Work request: Each line from the material with the word "Morgex" in it must be copied.

Input material:
————

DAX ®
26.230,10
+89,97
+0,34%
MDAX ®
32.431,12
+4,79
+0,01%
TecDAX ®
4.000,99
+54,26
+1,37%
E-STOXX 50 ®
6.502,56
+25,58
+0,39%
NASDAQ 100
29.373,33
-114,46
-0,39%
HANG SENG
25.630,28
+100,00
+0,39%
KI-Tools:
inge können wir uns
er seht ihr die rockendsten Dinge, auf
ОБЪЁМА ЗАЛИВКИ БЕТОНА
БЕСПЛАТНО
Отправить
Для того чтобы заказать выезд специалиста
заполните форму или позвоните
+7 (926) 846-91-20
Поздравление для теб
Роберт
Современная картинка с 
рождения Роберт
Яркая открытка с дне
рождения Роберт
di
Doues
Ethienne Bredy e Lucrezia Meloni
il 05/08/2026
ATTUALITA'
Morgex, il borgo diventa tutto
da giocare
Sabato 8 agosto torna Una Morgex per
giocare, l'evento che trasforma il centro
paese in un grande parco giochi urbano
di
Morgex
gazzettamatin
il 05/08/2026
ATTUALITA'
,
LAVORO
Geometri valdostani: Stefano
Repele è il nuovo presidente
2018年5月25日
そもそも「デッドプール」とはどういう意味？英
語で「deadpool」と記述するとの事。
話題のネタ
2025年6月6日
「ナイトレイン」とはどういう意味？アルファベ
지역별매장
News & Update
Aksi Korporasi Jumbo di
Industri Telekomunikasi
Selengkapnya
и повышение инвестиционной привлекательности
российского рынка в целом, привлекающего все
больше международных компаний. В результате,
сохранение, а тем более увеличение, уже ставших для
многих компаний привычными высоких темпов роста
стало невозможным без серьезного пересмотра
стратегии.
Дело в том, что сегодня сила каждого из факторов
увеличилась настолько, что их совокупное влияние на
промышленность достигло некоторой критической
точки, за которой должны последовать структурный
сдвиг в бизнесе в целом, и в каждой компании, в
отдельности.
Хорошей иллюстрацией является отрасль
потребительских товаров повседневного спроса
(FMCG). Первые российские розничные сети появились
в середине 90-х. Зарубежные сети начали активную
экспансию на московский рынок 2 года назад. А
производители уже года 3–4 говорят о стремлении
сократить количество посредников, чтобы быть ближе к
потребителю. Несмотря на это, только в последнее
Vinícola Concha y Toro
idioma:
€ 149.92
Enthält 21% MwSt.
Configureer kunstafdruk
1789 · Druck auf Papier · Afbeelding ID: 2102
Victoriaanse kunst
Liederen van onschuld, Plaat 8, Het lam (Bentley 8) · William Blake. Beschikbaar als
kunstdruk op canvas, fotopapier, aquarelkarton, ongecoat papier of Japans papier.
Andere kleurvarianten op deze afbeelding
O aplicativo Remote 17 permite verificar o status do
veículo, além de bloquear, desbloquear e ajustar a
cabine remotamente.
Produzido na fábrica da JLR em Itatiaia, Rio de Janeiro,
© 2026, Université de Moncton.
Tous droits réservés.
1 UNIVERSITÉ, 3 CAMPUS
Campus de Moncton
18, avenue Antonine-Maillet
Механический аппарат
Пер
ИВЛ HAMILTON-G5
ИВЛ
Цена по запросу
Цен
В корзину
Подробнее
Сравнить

————

Reply to the task:
Morgex, il borgo diventa tutto
Sabato 8 agosto torna Una Morgex per
Morgex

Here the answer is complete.